### ASSIGNED TASK 1
Reproduce word for word everything in the article header below, from "Article: Multiplication Or" down to "in Sonoma, California.".
### ASSIGNED TASK 2
Using the article header below, decide whether each statement agrees with it. Answer yes or no for each, and quote the deciding words exactly. (a) Ryan Rindels is a pastor in Sonoma, California. (b) The article appeared in the Fall 2022 volume. (c) A version of the article was presented at a meeting held in Fort Worth, Texas.

Multiplication Or Management?: Tension And The Creation Mandate -- By: Ryan Rindels

Journal: Journal for Baptist Theology & Ministry
Volume: JBTM 19:1 (Spring 2022)
Article: Multiplication Or Management?: Tension And The Creation Mandate
Author: Ryan Rindels


Multiplication Or Management?: Tension And The Creation Mandate

Ryan Rindels

Ryan Rindels serves as pastor of First Baptist Church Sonoma in Sonoma, California.

Note: A version of this article was presented at the annual meeting of the Evangelical Theological Society on Nov. 18, 2021, in Fort Worth, Texas.

### PROVIDED MATERIAL
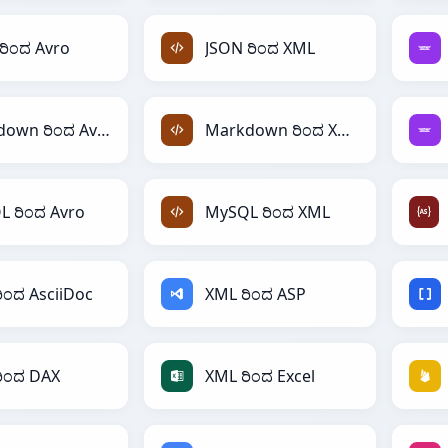
ರಿಂದ Avro
JSON ರಿಂದ XML
Markdown ರಿಂದ Avro
Markdown ರಿಂದ XML
 ರಿಂದ Avro
MySQL ರಿಂದ XML
ಿಂದ AsciiDoc
XML ರಿಂದ ASP
ಿಂದ DAX
XML ರಿಂದ Excel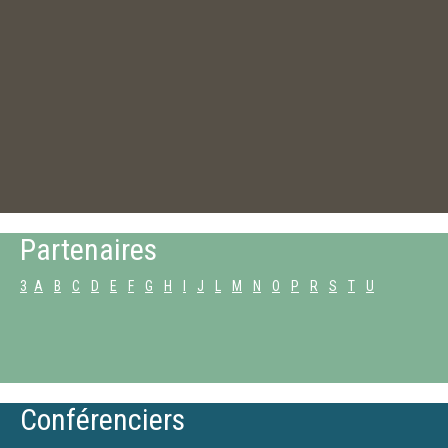
Partenaires
3
A
B
C
D
E
F
G
H
I
J
L
M
N
O
P
R
S
T
U
Conférenciers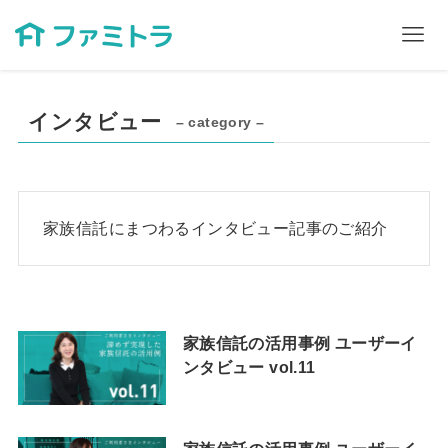
インタビュー
– category –
家族信託にまつわるインタビュー記事のご紹介
家族信託の活用事例 ユーザーイ
ンタビュー vol.11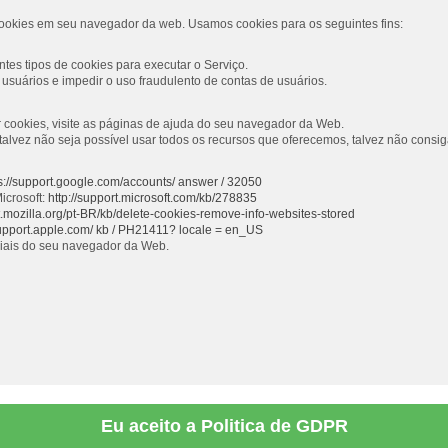
ookies em seu navegador da web. Usamos cookies para os seguintes fins:
tes tipos de cookies para executar o Serviço.
usuários e impedir o uso fraudulento de contas de usuários.
ar cookies, visite as páginas de ajuda do seu navegador da Web.
s, talvez não seja possível usar todos os recursos que oferecemos, talvez não con
s://support.google.com/accounts/ answer / 32050
icrosoft:
http://support.microsoft.com/kb/278835
rt.mozilla.org/pt-BR/kb/delete-cookies-remove-info-websites-stored
support.apple.com/ kb / PH21411? locale = en_US
ciais do seu navegador da Web.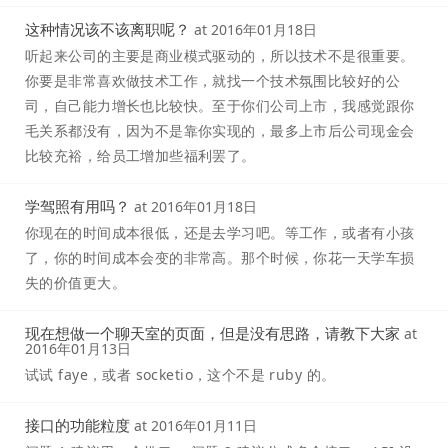
这种情况该不该离职呢？
at
2016年01月18日
听起来公司的主要是商业模式驱动的，所以技术不是很重要。
你要是非常喜欢做技术工作，就找一个技术氛围比较好的公
司，自己能力增长也比较快。至于你们公司上市，我感觉跟你
毛关系都没有，因为不是靠你实现的，最多上市后公司现金会
比较充裕，给员工增加些福利罢了。
学驾照有用吗？
at
2016年01月18日
你现在的时间成本很低，还是去学习吧。等工作，或者有小孩
了，你的时间成本会变的非常高。那个时候，你花一天学车损
失的价值更大。
现在想做一个聊天室的页面，但是没有思路，请教下大家
at
2016年01月13日
试试 faye，或者 socketio，这个不是 ruby 的。
接口的功能粒度
at
2016年01月11日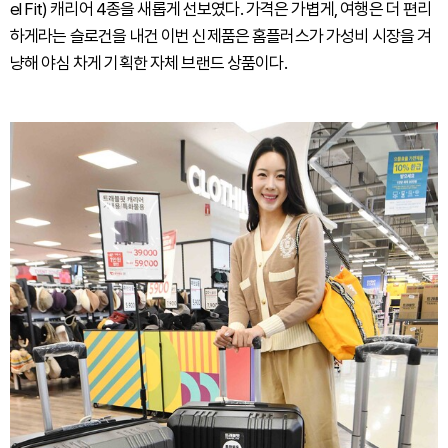
el Fit) 캐리어 4종을 새롭게 선보였다. 가격은 가볍게, 여행은 더 편리
하게라는 슬로건을 내건 이번 신제품은 홈플러스가 가성비 시장을 겨
냥해 야심 차게 기획한 자체 브랜드 상품이다.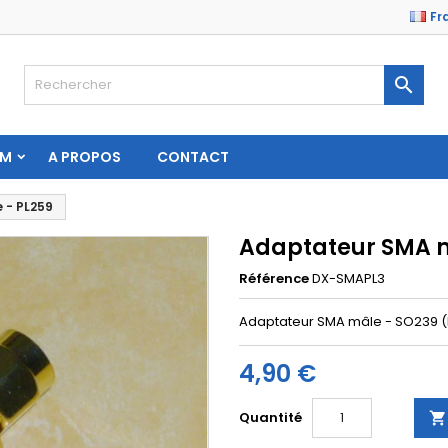
Fr

AM
A PROPOS
CONTACT
 - PL259
Adaptateur SMA m
Référence
DX-SMAPL3
Adaptateur SMA mâle - SO239 (PL
4,90 €
Quantité
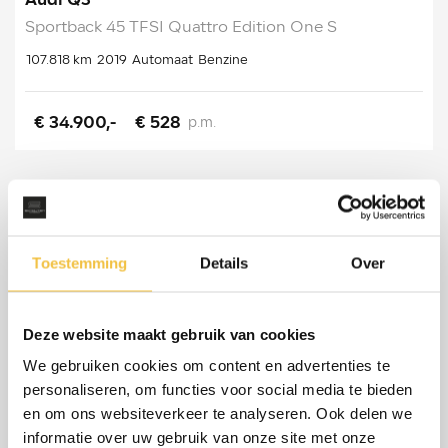
Audi Q3
Sportback 45 TFSI Quattro Edition One S
107.818 km
2019
Automaat
Benzine
€ 34.900,-
€ 528
p.m.
Toestemming
Details
Over
Deze website maakt gebruik van cookies
We gebruiken cookies om content en advertenties te
personaliseren, om functies voor social media te bieden
en om ons websiteverkeer te analyseren. Ook delen we
informatie over uw gebruik van onze site met onze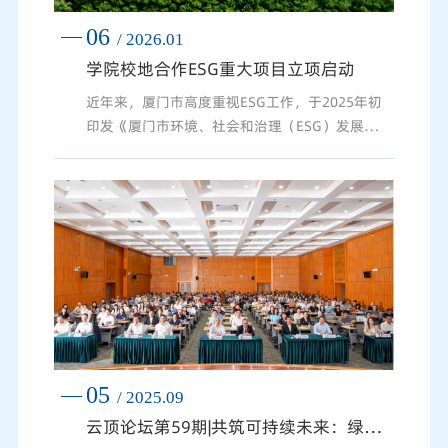
06
/ 2026.01
学院校地合作ESG重大项目立项启动
近年来，厦门市高度重视ESG工作，于2025年初
印发《厦门市环境、社会和治理（ESG）发展行
动方案（2025—2027年）》，构建起“124”ESG
发展体系，全力打造ESG全国领先城市。为深化
校地协同、推动方案落地，厦门市政府与厦门国
家会计学院签署市校合作文件，将《厦门ESG发
展指数编制》列为核心合作任务。近日，该项目
正式立项启动，标志着学院在服务地方ESG治
理、助力城市高质量发展上迈出实质性步伐，也
开启了校地深度协同合作的新征程。...
05
/ 2025.09
云顶论坛第59期|共筑可持续未来：绿色贸易与国际合作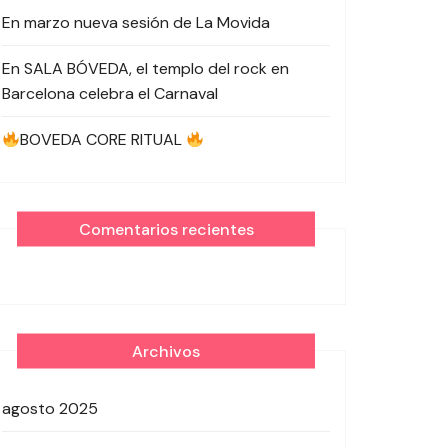
En marzo nueva sesión de La Movida
En SALA BÓVEDA, el templo del rock en
Barcelona celebra el Carnaval
BOVEDA CORE RITUAL
Comentarios recientes
Archivos
agosto 2025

### WRITTEN SOLUTION 1
Article: Multiplication Or Management?: Tension And The Creation Mandate
Author: Ryan Rindels


Multiplication Or Management?: Tension And The Creation Mandate

Ryan Rindels

Ryan Rindels serves as pastor of First Baptist Church Sonoma in Sonoma, California.

### WRITTEN SOLUTION 2
(a) Yes: "Ryan Rindels serves as pastor of First Baptist Church Sonoma in Sonoma, California."
(b) No: "Volume: JBTM 19:1 (Spring 2022)"
(c) Yes: "presented at the annual meeting of the Evangelical Theological Society on Nov. 18, 2021, in Fort Worth, Texas."